* **Activity**
Render the lines from the one containing "In P2, how many" through the end of the records as a Markdown table, skipping blank lines. Use the columns Row and Line.

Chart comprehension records
/---

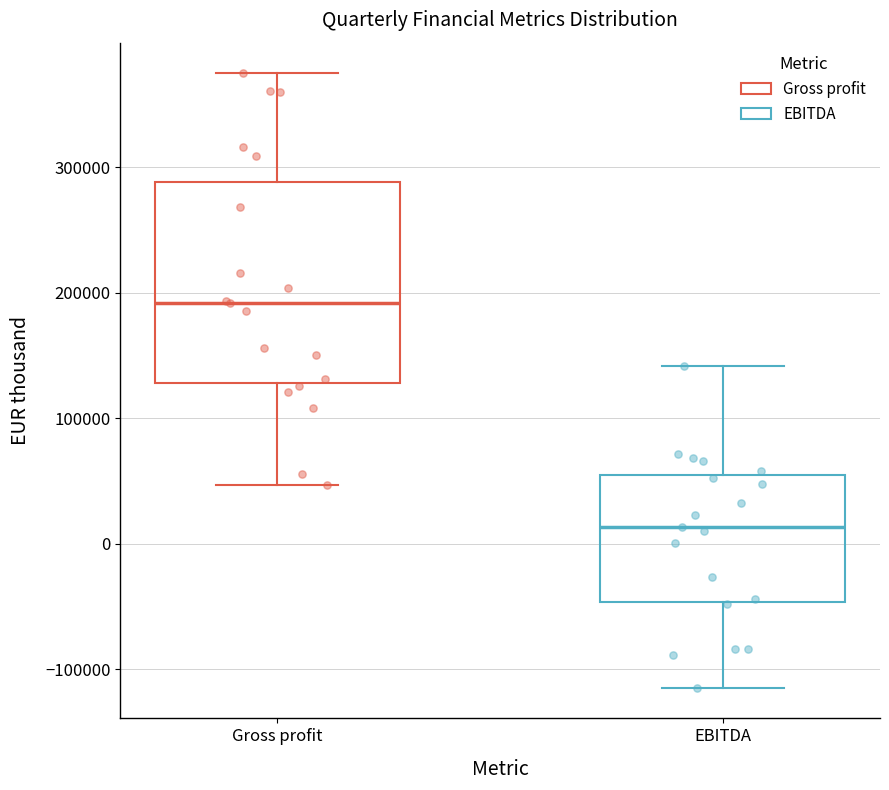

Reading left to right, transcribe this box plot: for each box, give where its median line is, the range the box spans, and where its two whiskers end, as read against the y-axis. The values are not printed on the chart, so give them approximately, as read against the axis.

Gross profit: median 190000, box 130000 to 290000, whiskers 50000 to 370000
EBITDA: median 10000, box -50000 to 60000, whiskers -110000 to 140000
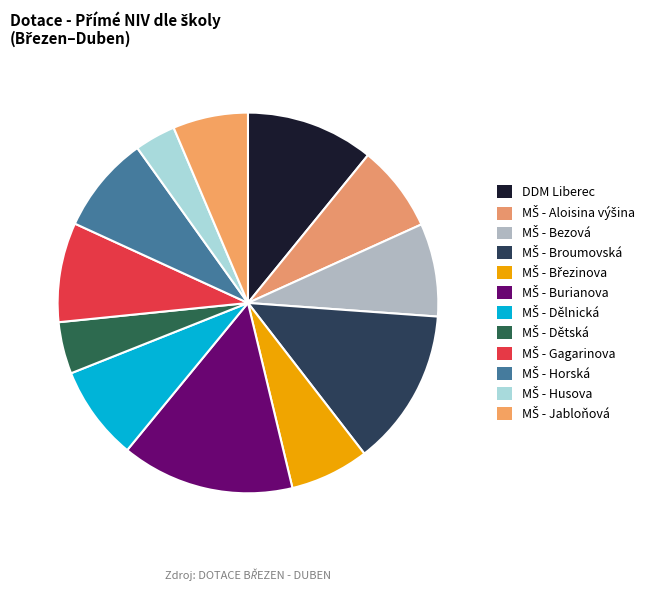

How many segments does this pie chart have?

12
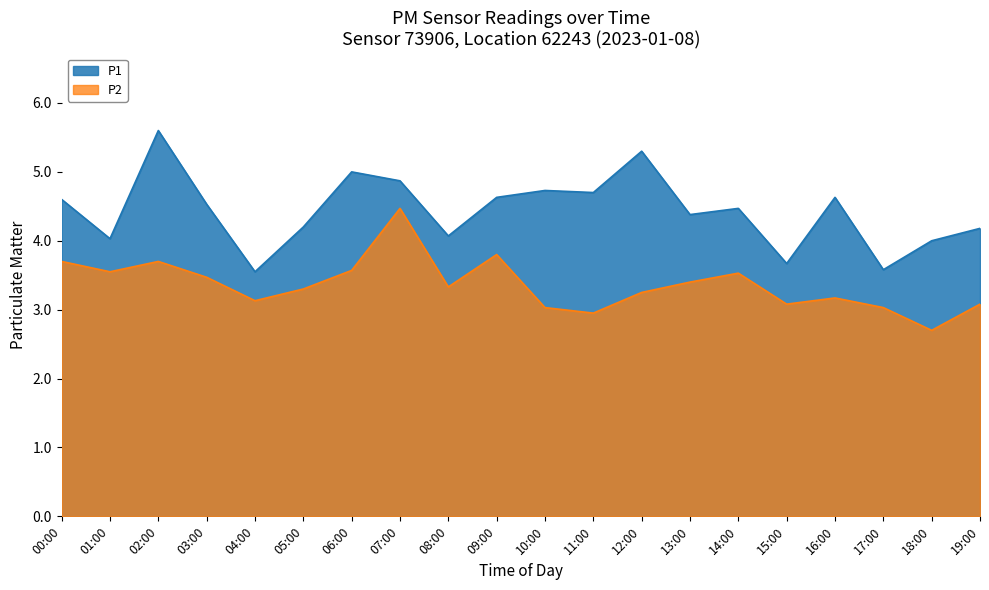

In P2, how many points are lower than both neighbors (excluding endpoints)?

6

\---

* **Task answer**
| Row | Line |
|---|---|
| 1 | In P2, how many points are lower than both neighbors (excluding endpoints)? |
| 2 | 6 |